Nos Estados Unidos, uma reviravolta na posição do Senador Joe Manchin, democrata de West Virginia que é grande defensor da indústria do carvão, abre caminho para a aprovação de um pacote de energia limpa. Esse pode vir a ser o maior pacote legislativo da agenda ambiental desde o Clean Air Act, garantindo investimentos de cerca de US$ 369 bilhões em clima e energia limpa. As medidas incluem: benefícios fiscais para tecnologias renováveis, como solar e eólica; ajuda aos estados para avançar na transição energética para eletricidade neutra em carbono; um acelerador de tecnologia limpa “clean energy technology accelerator” (US$ 27 bi para avançar tecnologias renováveis); e outras medidas para aumentar resiliência a mudanças climáticas.

Há vários sinais de que na Europa a prática se alinha à narrativa de um futuro descarbonizado. Em artigo a sair na Nature Climate Change, David G. Victor e coautores avaliam a credibilidade dos compromissos da política climática internacional. Essa agenda de pesquisa é importante, pois na estrutura do Acordo de Paris governos e empresas fazem pledges voluntários - as Nationally Determined Contributions ou NDCs; contudo, a capacidade de transformação do mundo em que vivemos depende da efetiva implementação de acordos. Logo, importa a factibilidade política e administrativa dos planos e promessas. Na análise do artigo, a Europa desponta em credibilidade: não apenas seus compromissos são ambiciosos; a avaliação de cientistas e negociadores que representam governos é de que serão cumpridos.

Muito relevante essa preocupação com entender o que é política e administrativamente factível e planejar com esse foco. Desde 2016 desenhamos e ensaiamos aprovação de reformas: o Ministro Fernando Coelho Filho e sua equipe se empenharam para estruturar uma proposta de futuro; entretanto, apesar de sua experiência política, não foi possível aprovar a reforma gestada. Na sequência, o Ministro Bento de Albuquerque e sua equipe trabalharam em proposta de modernização do setor por mais de três anos. Mais recentemente, o Ministro Adolfo Sachsida anunciou que pretende entregar 10 propostas de aperfeiçoamento do marco legal do setor de energia em novembro próximo. Tomara que se paute pela factibilidade.
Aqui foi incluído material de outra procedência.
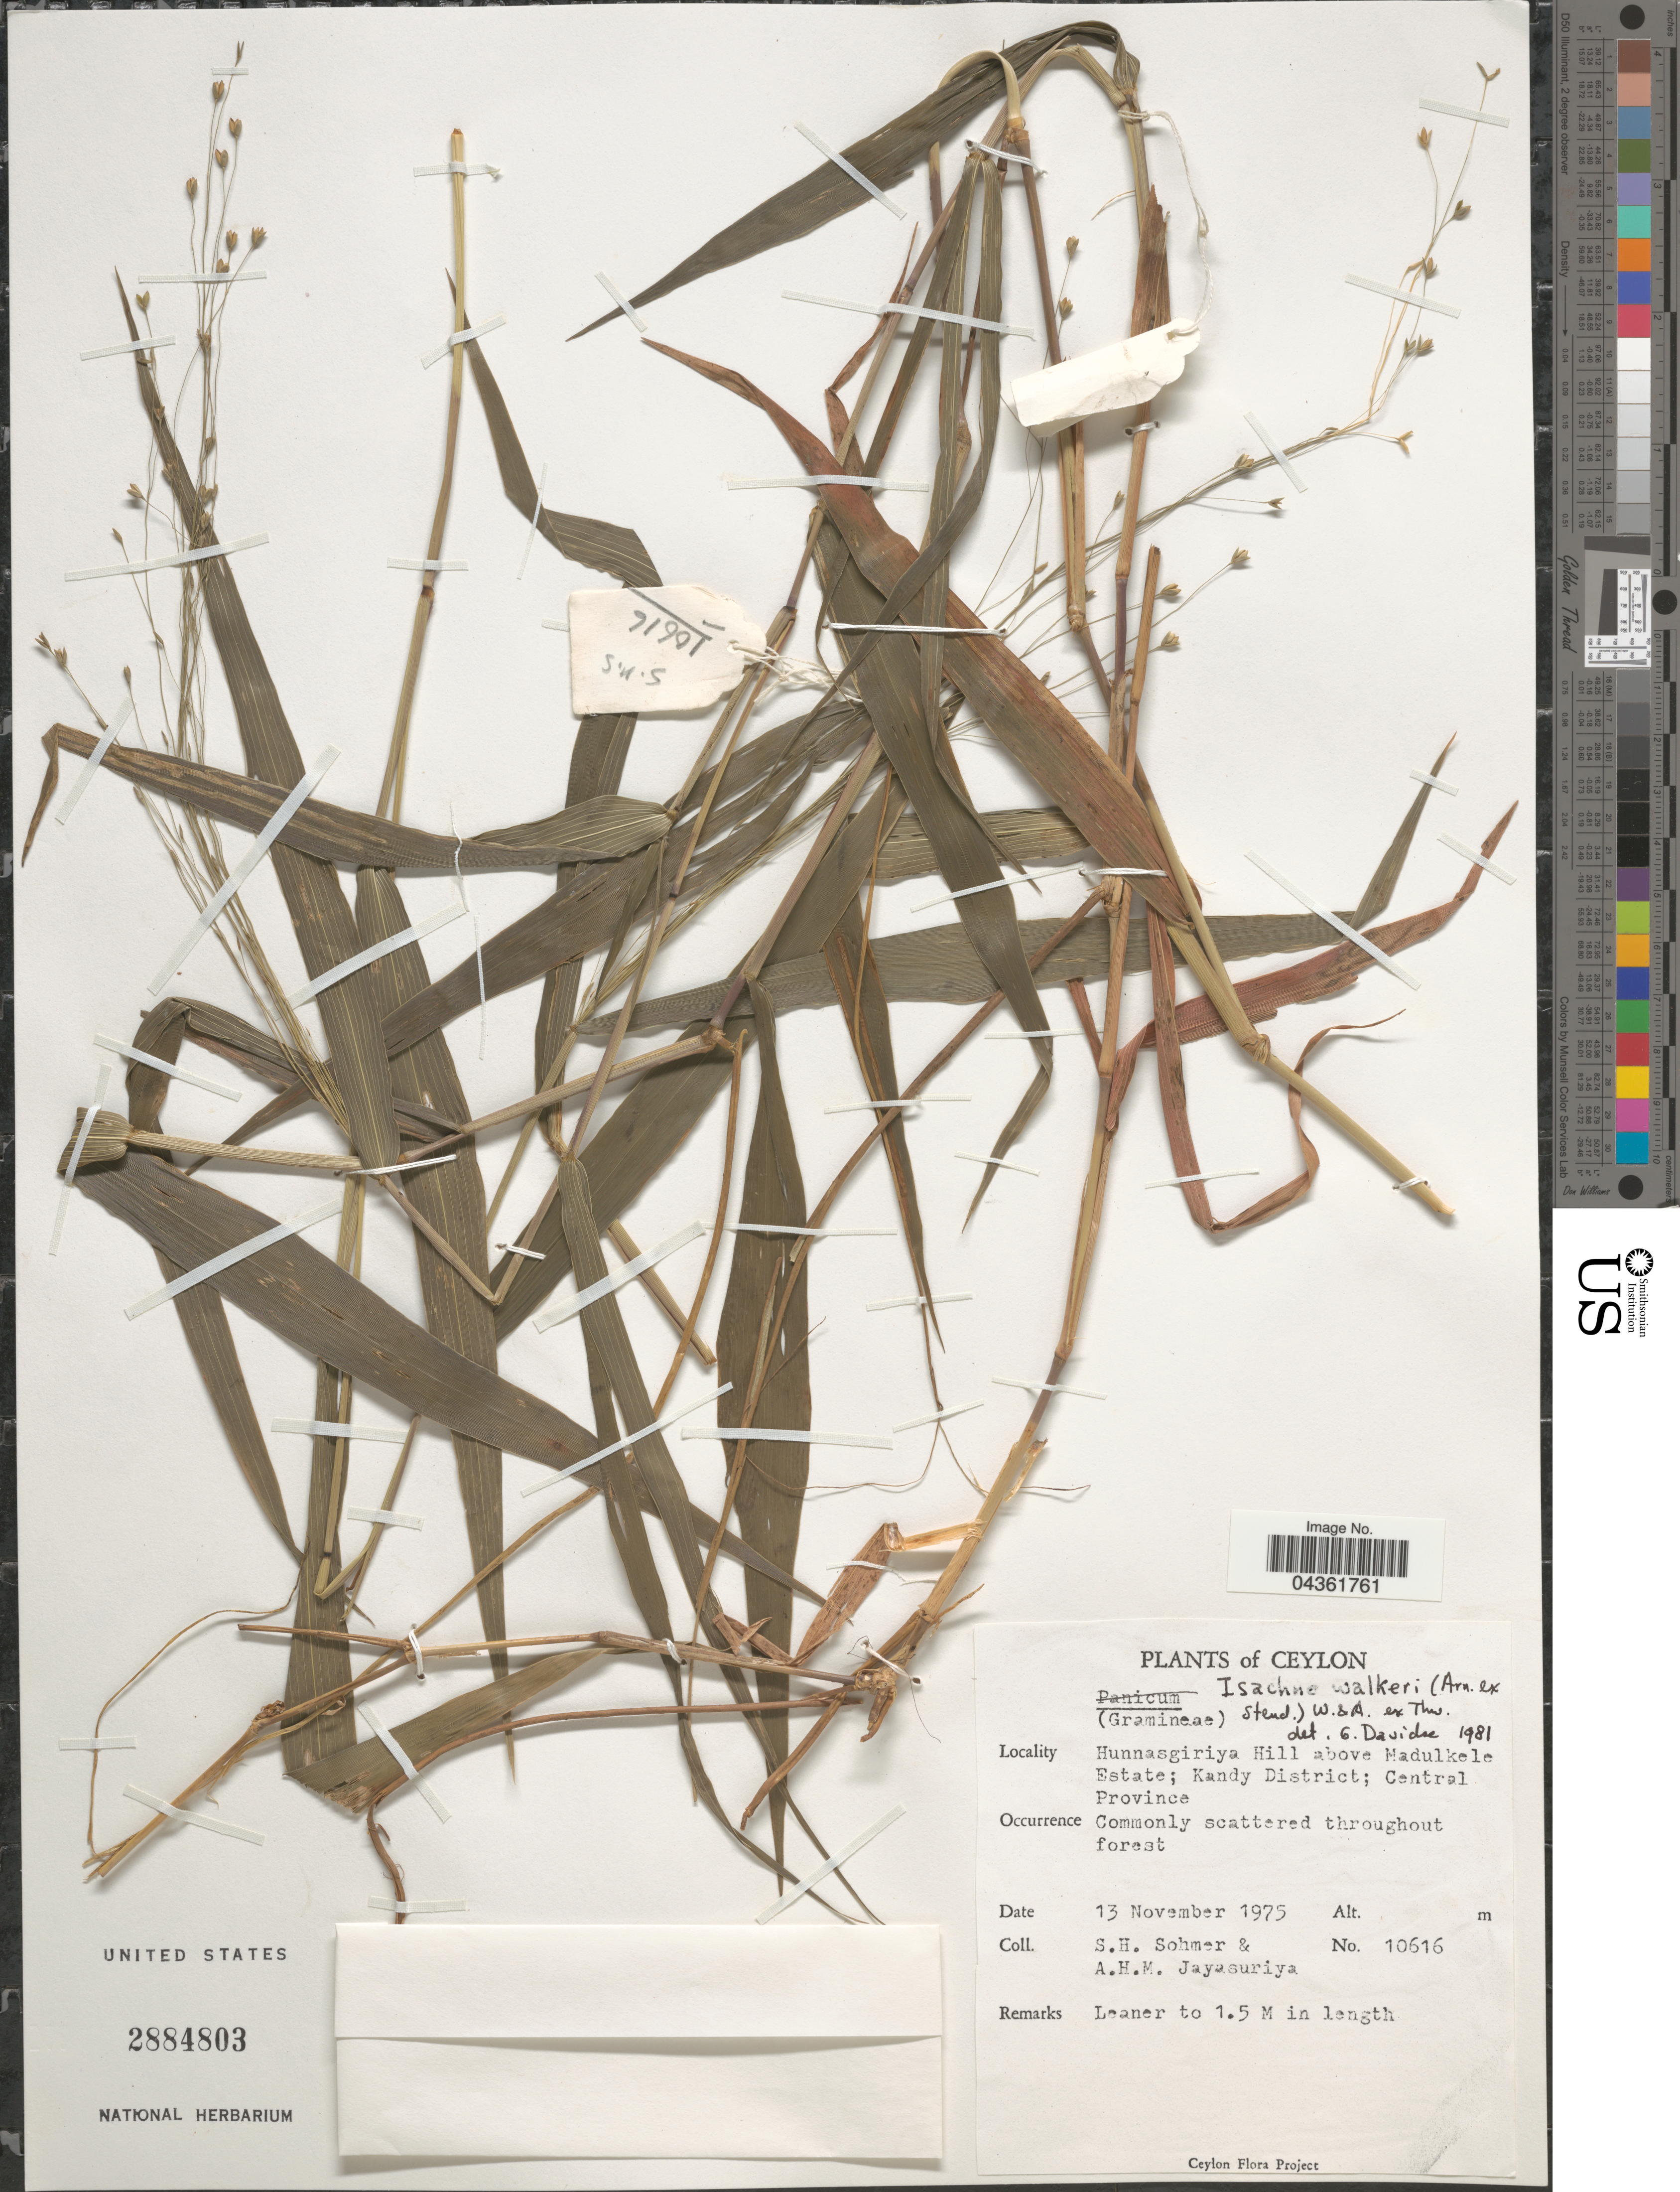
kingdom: Plantae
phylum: Tracheophyta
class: Liliopsida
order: Poales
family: Poaceae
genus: Isachne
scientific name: Isachne walkeri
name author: (Arn. ex Steud.) Wight & Arn. ex Hook. f.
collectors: S. H. Sohmer & A. H. Jayasuriya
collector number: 10616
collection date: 1975-11-13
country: Sri Lanka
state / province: Central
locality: Ceylon. Hunnasgiriya Hill above Madulkele Estate; Kandy District.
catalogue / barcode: US 2884803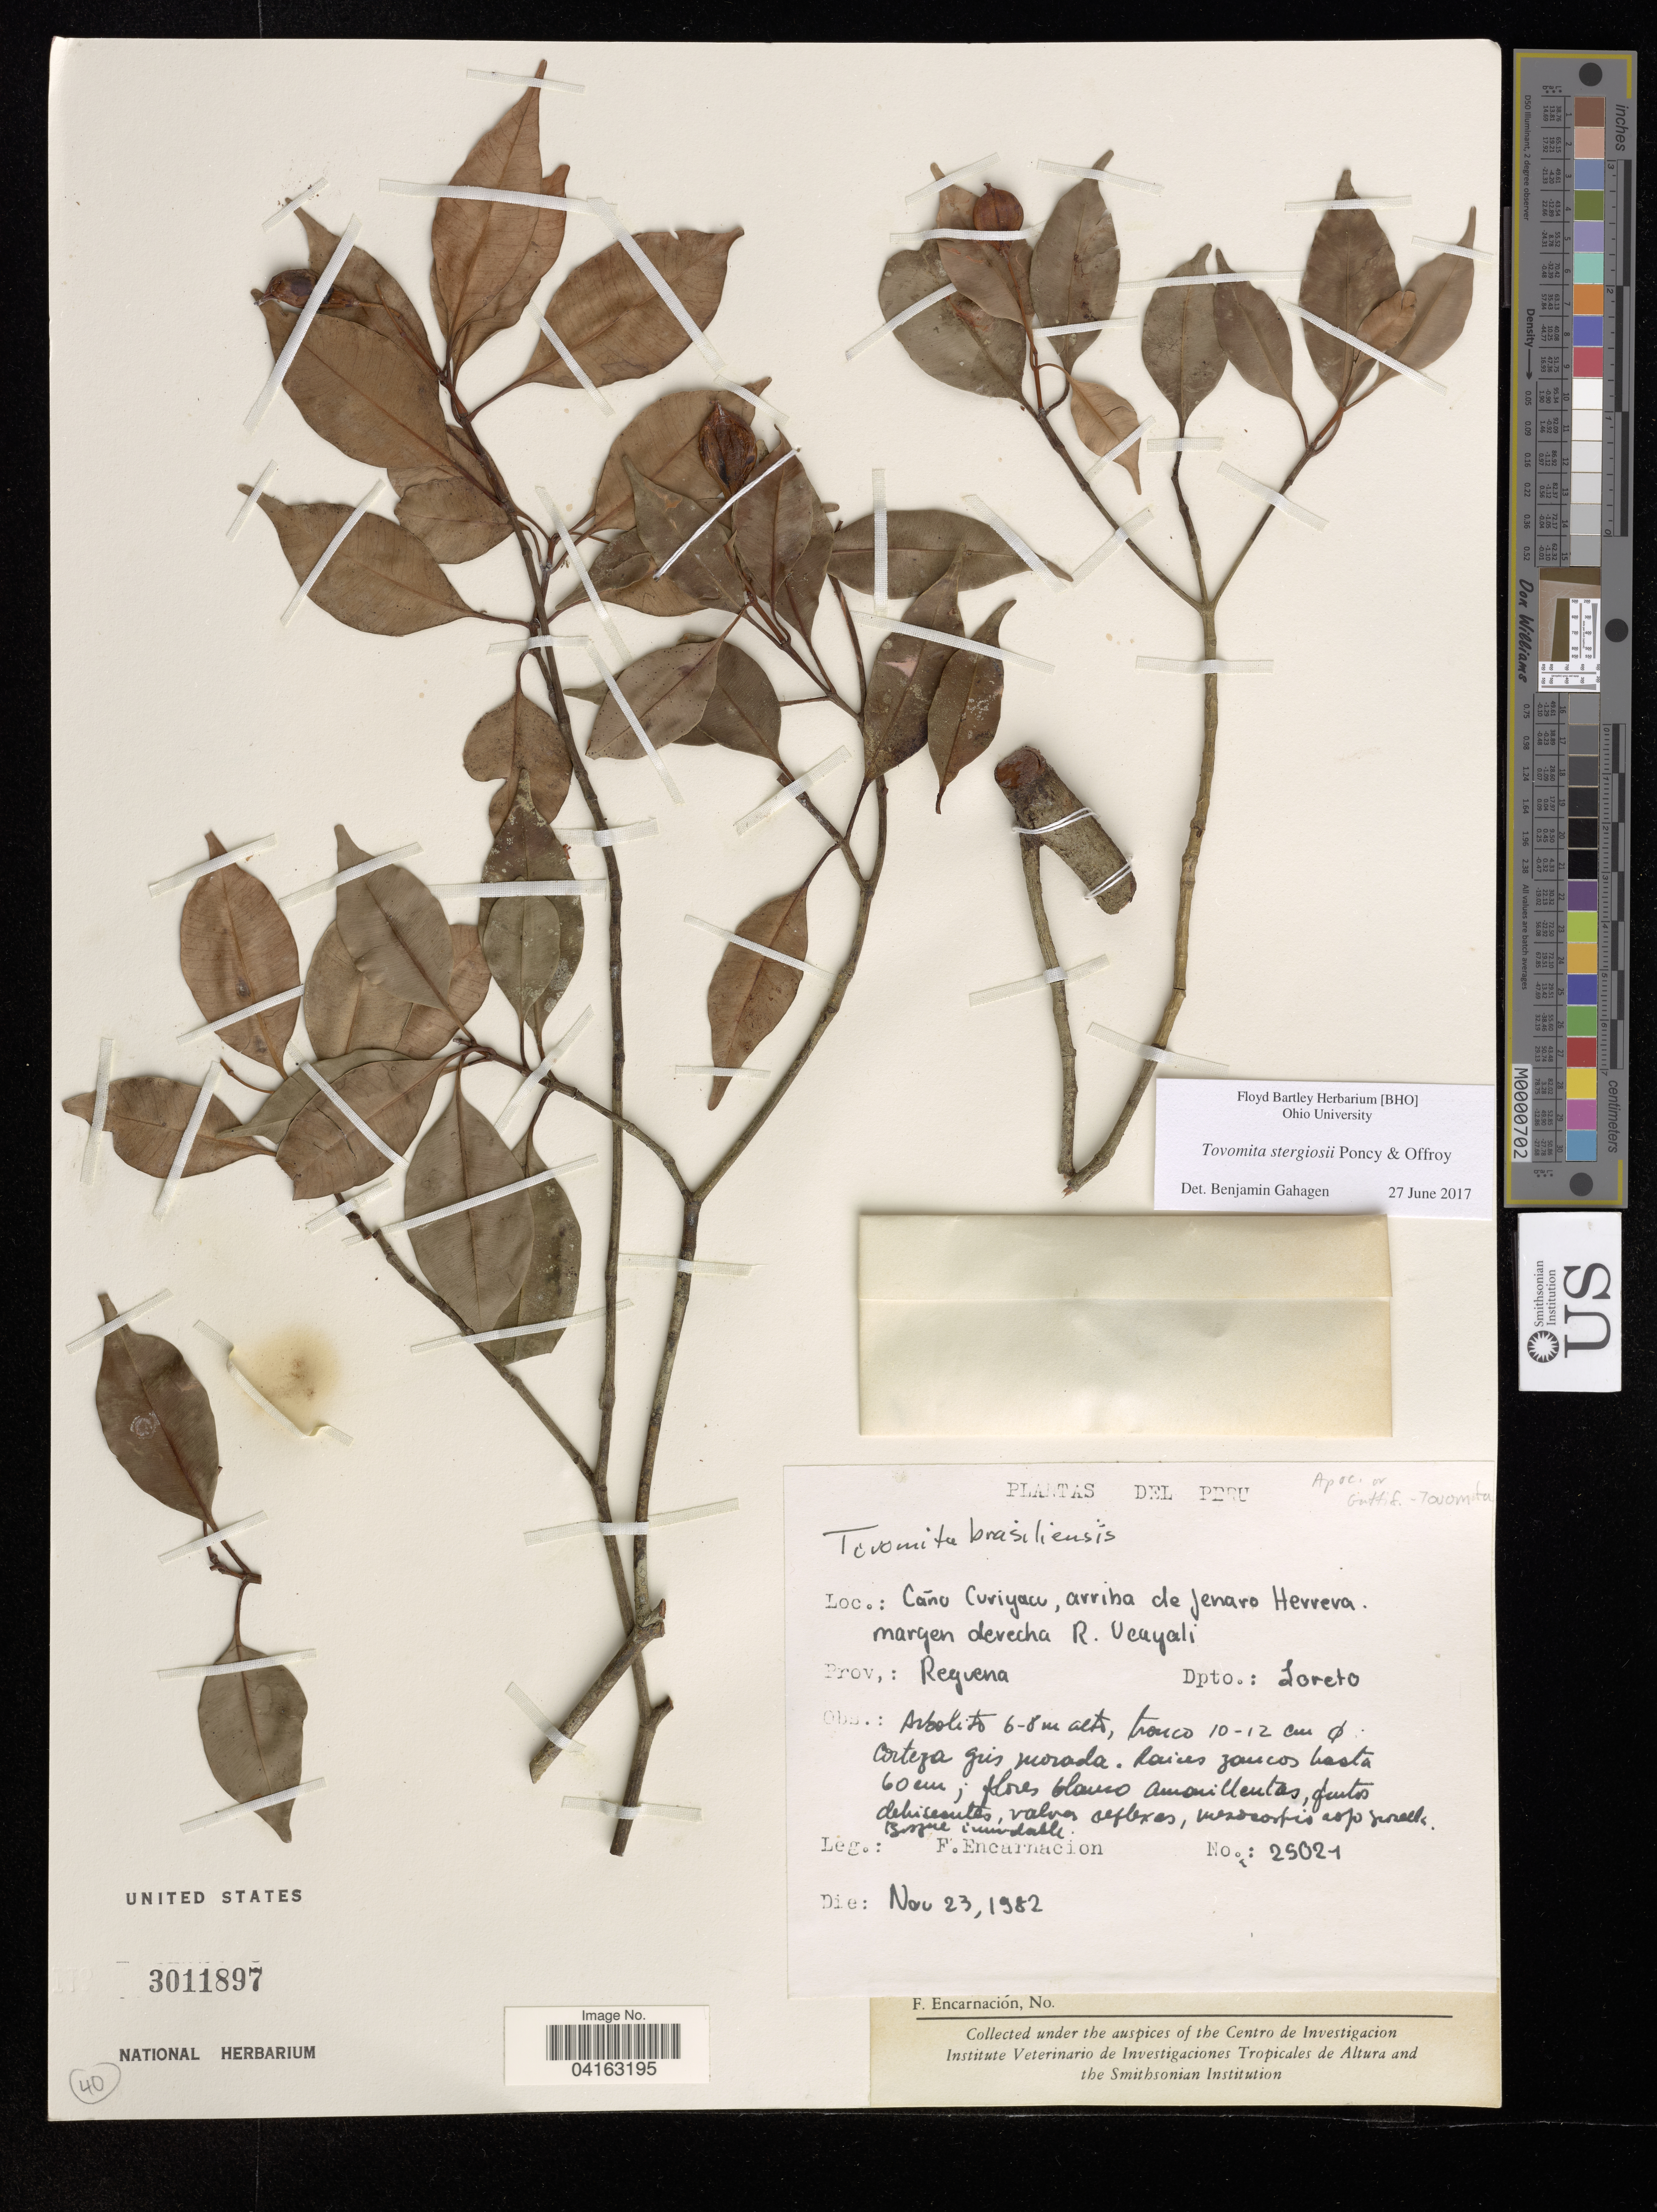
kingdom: Plantae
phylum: Tracheophyta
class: Magnoliopsida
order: Malpighiales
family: Clusiaceae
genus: Tovomita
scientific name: Tovomita stergiosii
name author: Cuello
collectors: F. Encarnación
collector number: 25021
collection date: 1982-11-23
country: Peru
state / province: Loreto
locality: Caño Curiyaco, arriba de Jenaro Herrera. margen derecha R. Veayali. Prov,: Reguena Dpto.: Loreto.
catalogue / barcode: US 3011897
Avanços essenciais na agenda de energia e clima dependem de investimento e(m) inovação. Novas tecnologias como hidrogênio verde e eólica offshore já estão no radar de governos e investidores. Como pontos de atenção, requerem investimentos vultosos, embutem grande incerteza e nosso custo de capital é mais elevado.

Ganhar posições na corrida pela energia limpa vai depender de uma estratégia ambiciosa. Mas isso não basta: é preciso que as metas sejam política – aprovadas no Congresso sem ser descaracterizadas ou adicionadas de penduricalhos custosos e ineficientes – e administrativamente factíveis. Uma boa narrativa pode até adicionar vantagem na largada, mas o sucesso na corrida depende de credibilidade das instituições e dos planos. E isso é algo que o mercado sabe avaliar.


Esta coluna foi publicada originalmente em 2/8, terça-feira, pelo Broadcast da Agência Estado.

As opiniões expressas neste artigo são de responsabilidade exclusiva da autora, não refletindo necessariamente a opinião institucional da FGV.